• Task requirements: The response should be an exact transcription of the data below, free of images.

• Provided data:
>>>>>
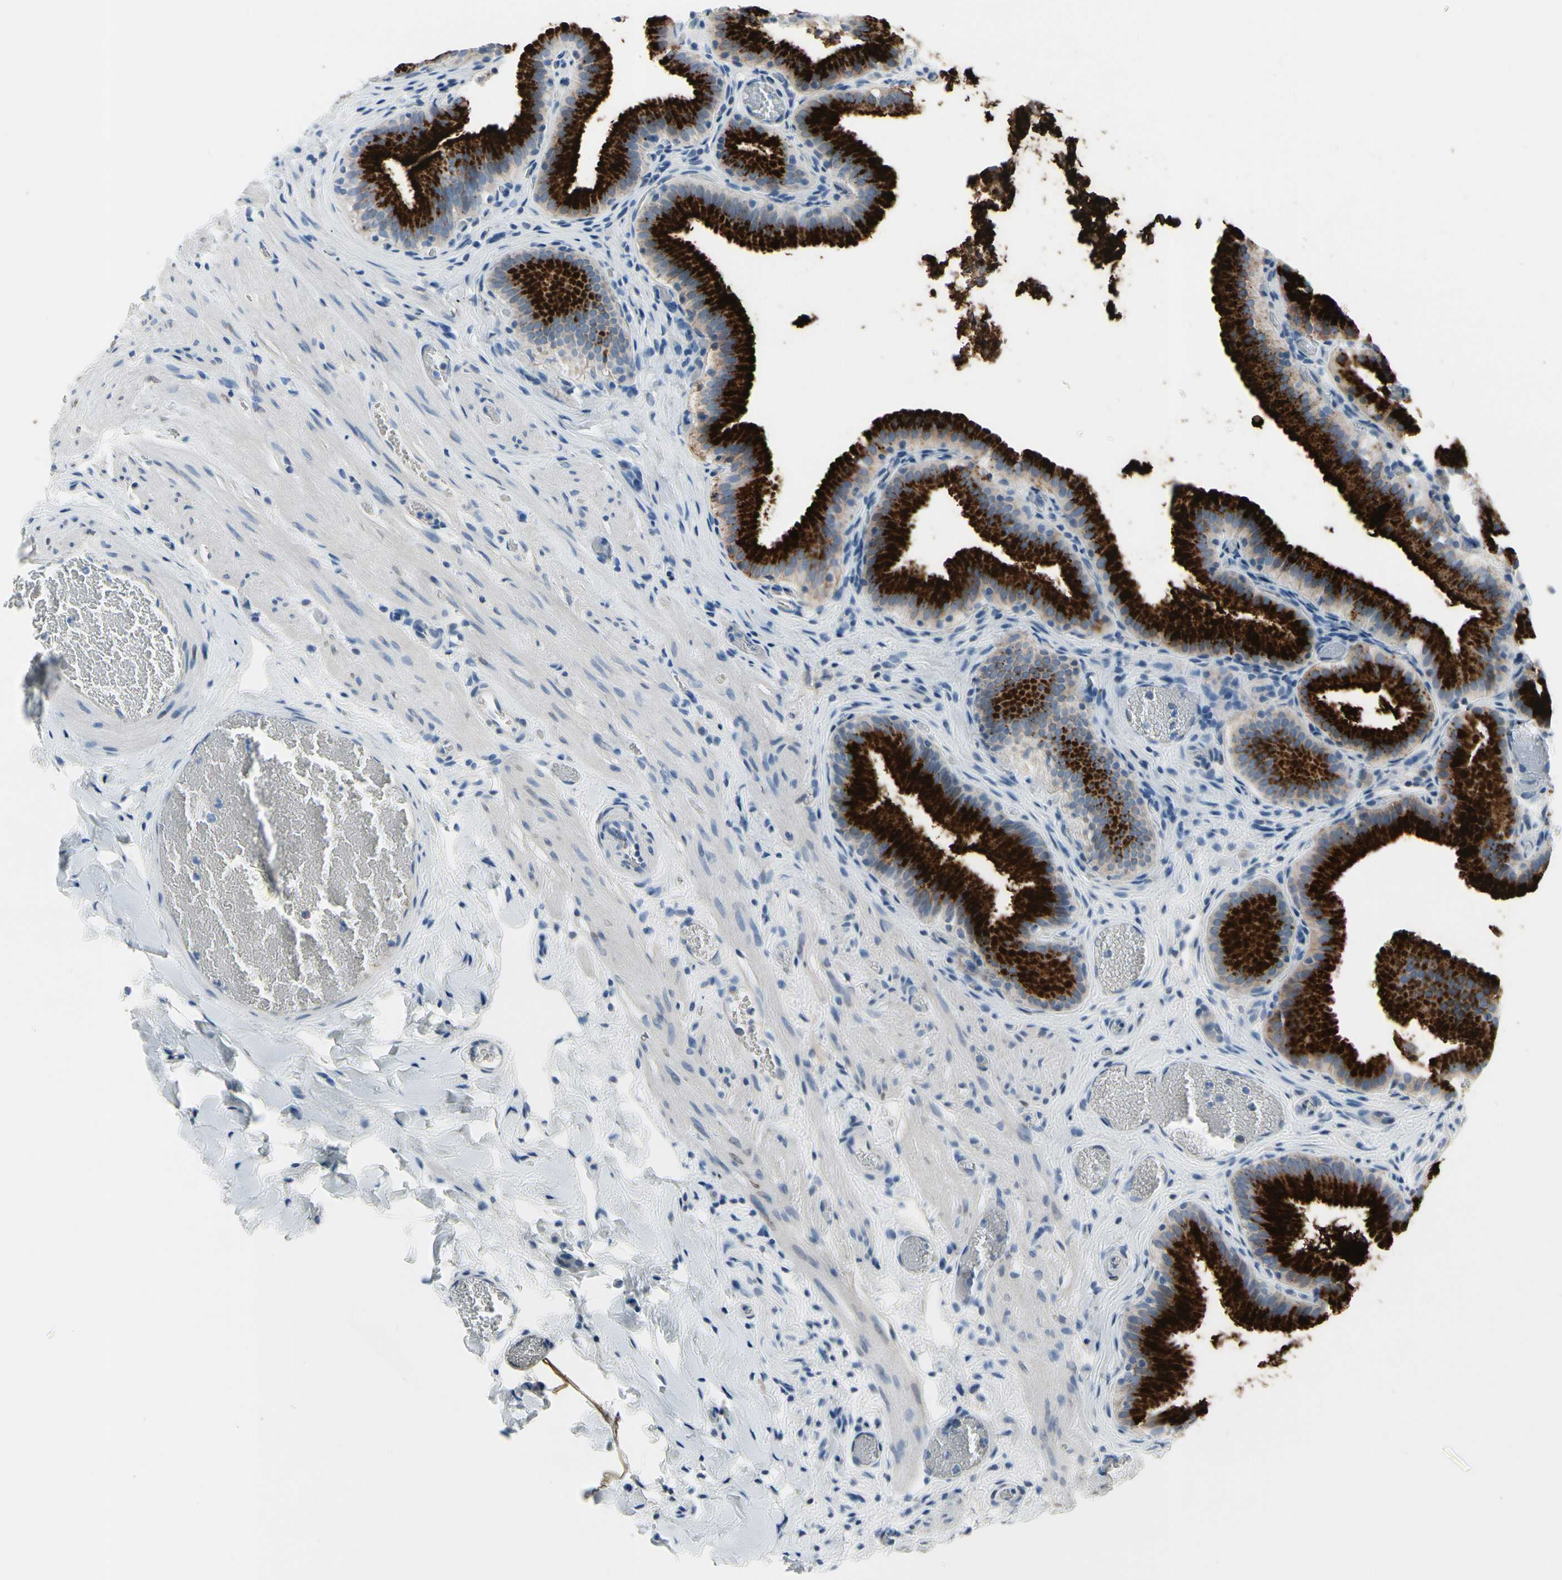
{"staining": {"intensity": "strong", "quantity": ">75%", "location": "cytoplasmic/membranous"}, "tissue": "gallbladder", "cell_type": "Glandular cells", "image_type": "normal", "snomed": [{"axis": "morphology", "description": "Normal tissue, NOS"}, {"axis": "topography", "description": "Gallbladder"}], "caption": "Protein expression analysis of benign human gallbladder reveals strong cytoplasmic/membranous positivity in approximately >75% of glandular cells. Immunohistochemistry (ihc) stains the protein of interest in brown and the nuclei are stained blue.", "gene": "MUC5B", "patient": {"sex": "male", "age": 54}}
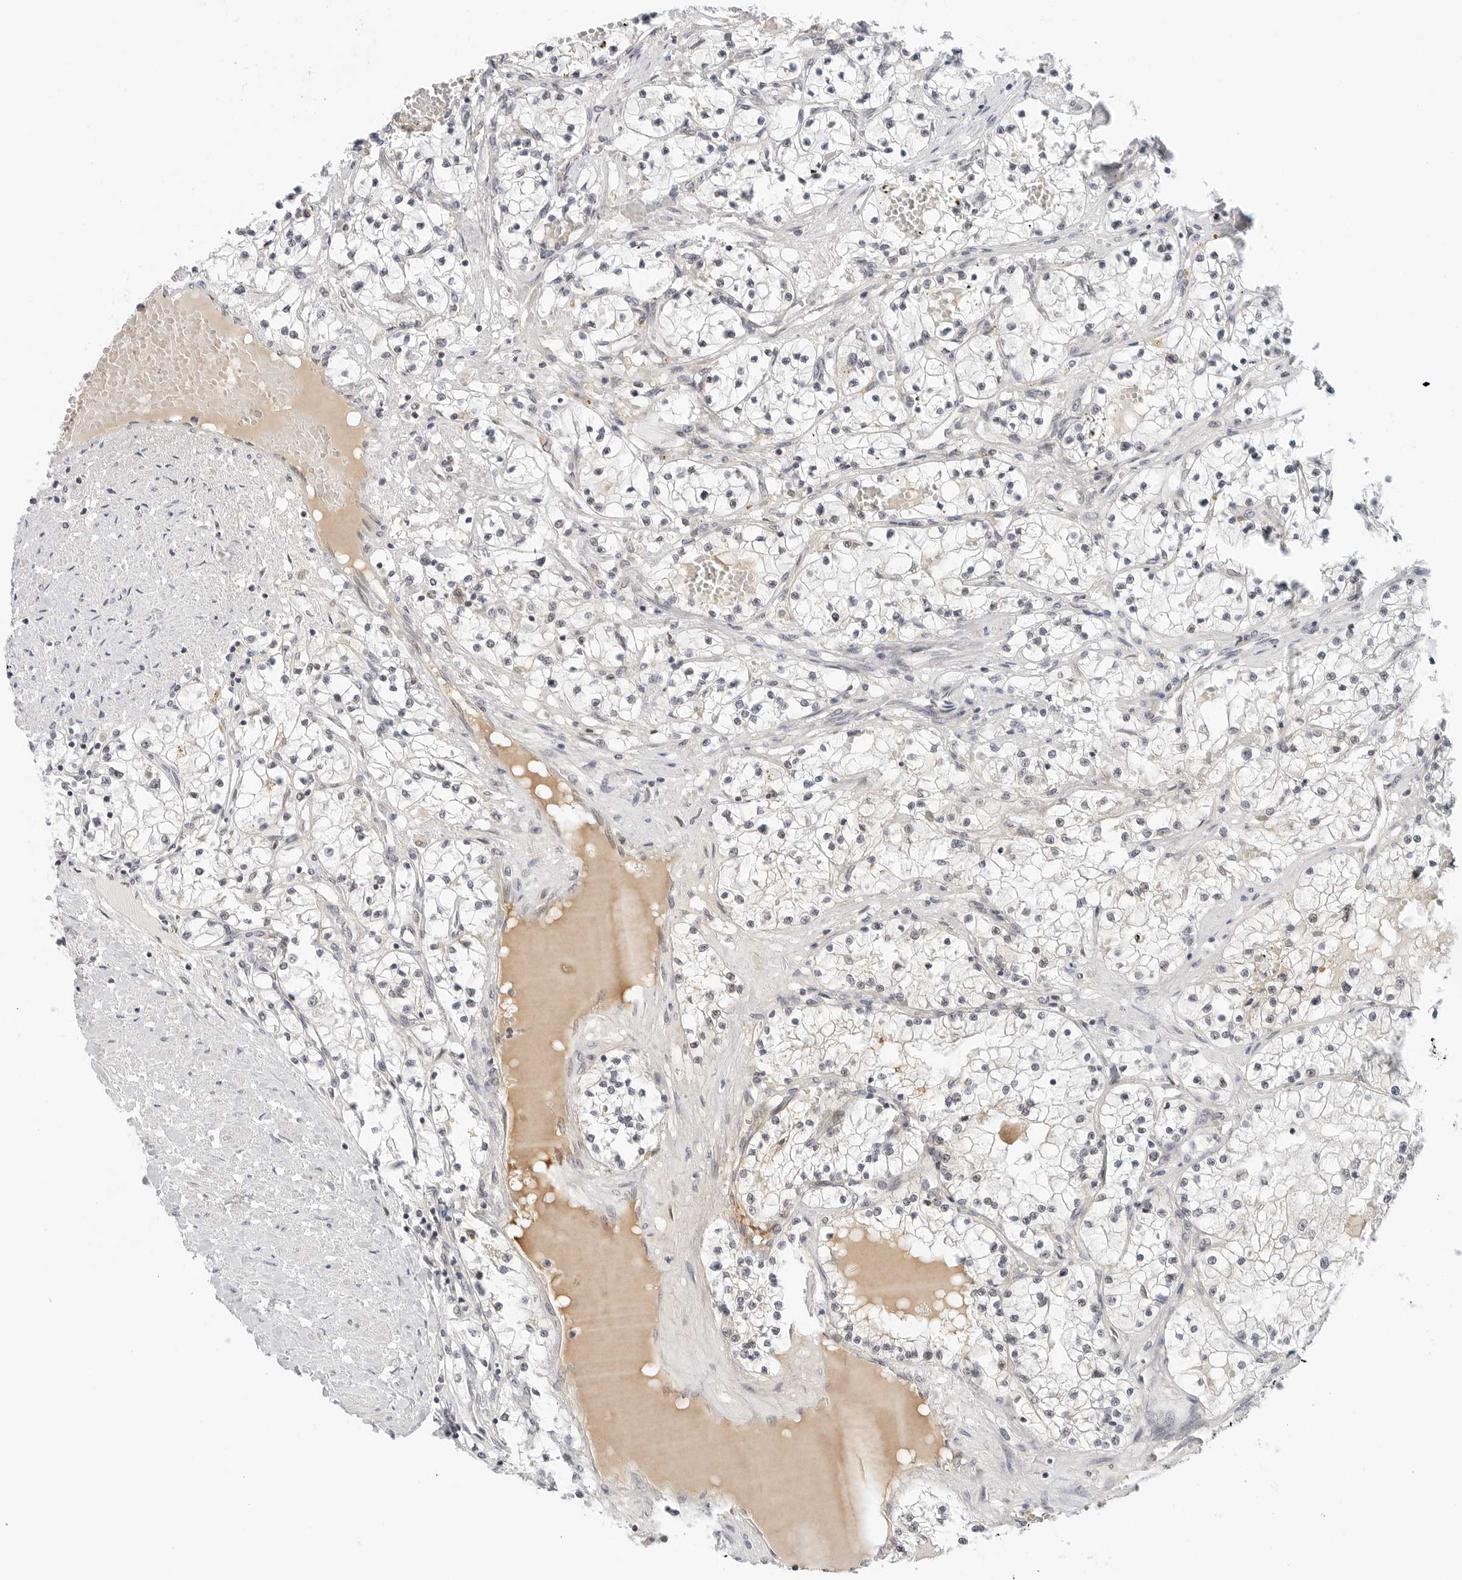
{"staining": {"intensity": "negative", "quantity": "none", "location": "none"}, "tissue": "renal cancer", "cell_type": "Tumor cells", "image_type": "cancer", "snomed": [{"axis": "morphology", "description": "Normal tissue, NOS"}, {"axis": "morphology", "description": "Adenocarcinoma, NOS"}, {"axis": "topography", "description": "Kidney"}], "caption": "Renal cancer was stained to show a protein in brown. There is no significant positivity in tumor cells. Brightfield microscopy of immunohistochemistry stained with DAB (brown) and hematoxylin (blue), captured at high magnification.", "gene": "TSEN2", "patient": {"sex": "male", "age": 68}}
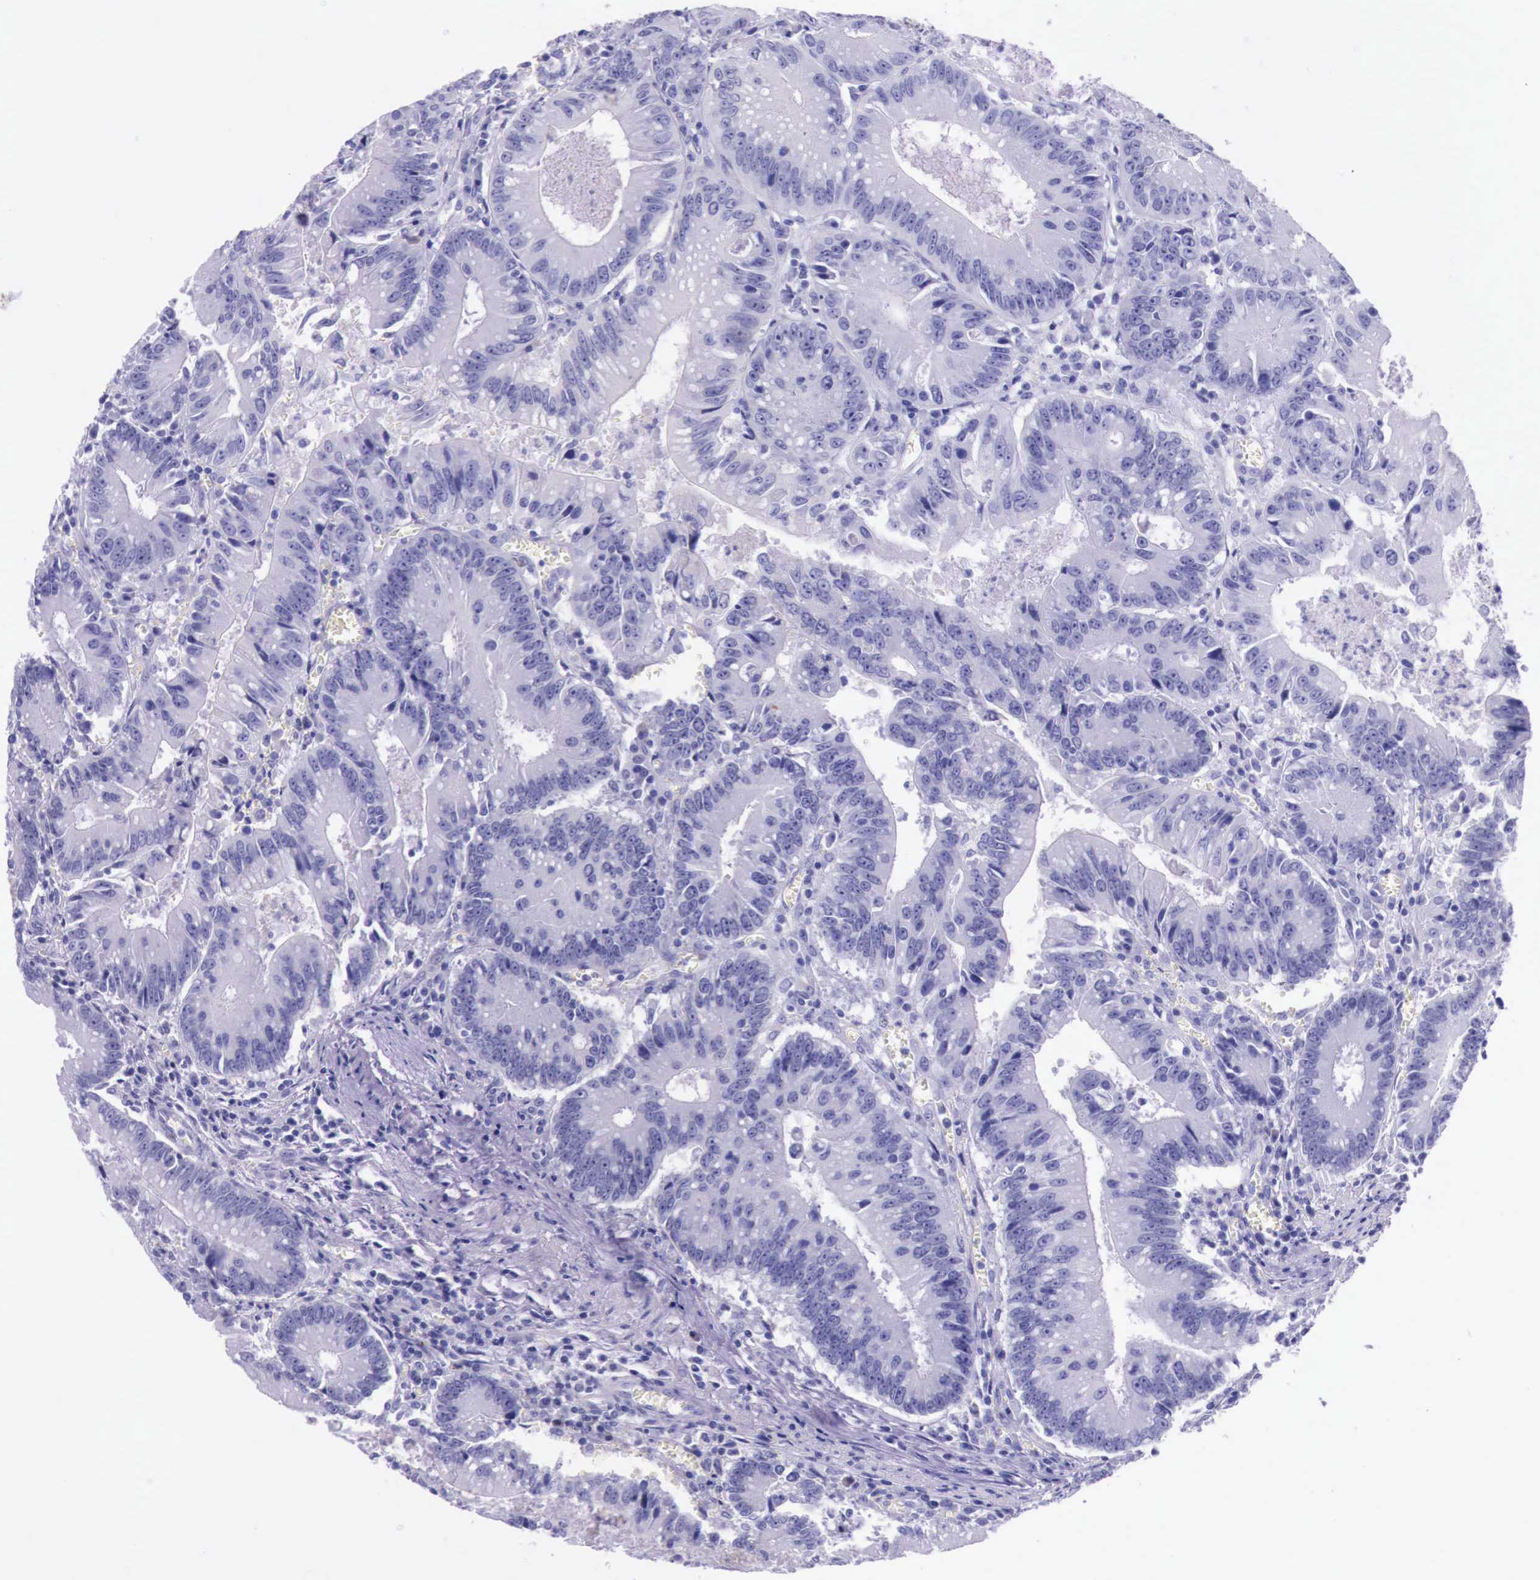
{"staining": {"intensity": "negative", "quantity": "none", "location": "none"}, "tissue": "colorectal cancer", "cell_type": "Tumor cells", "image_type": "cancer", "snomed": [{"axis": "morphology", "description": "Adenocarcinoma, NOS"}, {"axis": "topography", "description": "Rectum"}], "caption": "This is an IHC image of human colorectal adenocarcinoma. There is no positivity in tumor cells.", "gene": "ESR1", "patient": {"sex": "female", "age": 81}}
<<<<<
• Output for this exercise:
{"staining": {"intensity": "strong", "quantity": ">75%", "location": "cytoplasmic/membranous"}, "tissue": "gallbladder", "cell_type": "Glandular cells", "image_type": "normal", "snomed": [{"axis": "morphology", "description": "Normal tissue, NOS"}, {"axis": "topography", "description": "Gallbladder"}], "caption": "Protein expression analysis of benign human gallbladder reveals strong cytoplasmic/membranous positivity in approximately >75% of glandular cells. Immunohistochemistry (ihc) stains the protein of interest in brown and the nuclei are stained blue.", "gene": "MUC5B", "patient": {"sex": "male", "age": 54}}
{"staining": {"intensity": "negative", "quantity": "none", "location": "none"}, "tissue": "renal cancer", "cell_type": "Tumor cells", "image_type": "cancer", "snomed": [{"axis": "morphology", "description": "Normal tissue, NOS"}, {"axis": "morphology", "description": "Adenocarcinoma, NOS"}, {"axis": "topography", "description": "Kidney"}], "caption": "Renal cancer was stained to show a protein in brown. There is no significant positivity in tumor cells. Brightfield microscopy of immunohistochemistry stained with DAB (brown) and hematoxylin (blue), captured at high magnification.", "gene": "TSEN2", "patient": {"sex": "male", "age": 68}}
{"staining": {"intensity": "negative", "quantity": "none", "location": "none"}, "tissue": "colorectal cancer", "cell_type": "Tumor cells", "image_type": "cancer", "snomed": [{"axis": "morphology", "description": "Adenocarcinoma, NOS"}, {"axis": "topography", "description": "Rectum"}], "caption": "This is an IHC image of human colorectal adenocarcinoma. There is no positivity in tumor cells.", "gene": "ESR1", "patient": {"sex": "female", "age": 81}}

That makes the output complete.